▶ [Action item]: Every line that holds the word "ankle" needs to be copied from the data below.

── Data provided ──

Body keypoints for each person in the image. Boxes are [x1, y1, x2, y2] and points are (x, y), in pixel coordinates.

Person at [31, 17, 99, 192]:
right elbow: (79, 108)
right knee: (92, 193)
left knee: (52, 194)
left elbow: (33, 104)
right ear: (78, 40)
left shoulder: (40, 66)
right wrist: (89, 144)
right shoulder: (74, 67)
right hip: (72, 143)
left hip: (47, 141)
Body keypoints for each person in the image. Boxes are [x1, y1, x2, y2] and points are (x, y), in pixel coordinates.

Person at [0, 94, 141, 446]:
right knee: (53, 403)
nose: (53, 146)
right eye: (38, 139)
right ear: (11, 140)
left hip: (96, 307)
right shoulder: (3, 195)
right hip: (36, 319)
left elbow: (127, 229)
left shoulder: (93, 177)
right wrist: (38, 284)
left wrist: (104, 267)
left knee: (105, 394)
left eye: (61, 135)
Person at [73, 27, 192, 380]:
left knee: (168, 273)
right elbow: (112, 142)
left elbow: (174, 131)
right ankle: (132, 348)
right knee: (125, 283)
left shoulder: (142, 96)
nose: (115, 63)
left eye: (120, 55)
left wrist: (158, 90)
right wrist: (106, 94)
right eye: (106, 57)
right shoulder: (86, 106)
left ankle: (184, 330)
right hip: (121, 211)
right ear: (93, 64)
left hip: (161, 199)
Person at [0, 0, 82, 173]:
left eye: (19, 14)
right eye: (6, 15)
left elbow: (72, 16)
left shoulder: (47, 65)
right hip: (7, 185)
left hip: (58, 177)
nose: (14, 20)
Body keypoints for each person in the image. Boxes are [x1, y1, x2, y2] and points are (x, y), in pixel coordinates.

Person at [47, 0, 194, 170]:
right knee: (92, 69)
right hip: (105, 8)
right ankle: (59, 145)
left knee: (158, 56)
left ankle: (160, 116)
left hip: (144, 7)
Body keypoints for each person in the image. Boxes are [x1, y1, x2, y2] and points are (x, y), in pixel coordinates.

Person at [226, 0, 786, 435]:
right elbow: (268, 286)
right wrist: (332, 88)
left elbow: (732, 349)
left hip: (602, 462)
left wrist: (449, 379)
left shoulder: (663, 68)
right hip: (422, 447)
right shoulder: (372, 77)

───

▶ [Output of the exercise]:
right ankle: (132, 348)
left ankle: (184, 330)
right ankle: (59, 145)
left ankle: (160, 116)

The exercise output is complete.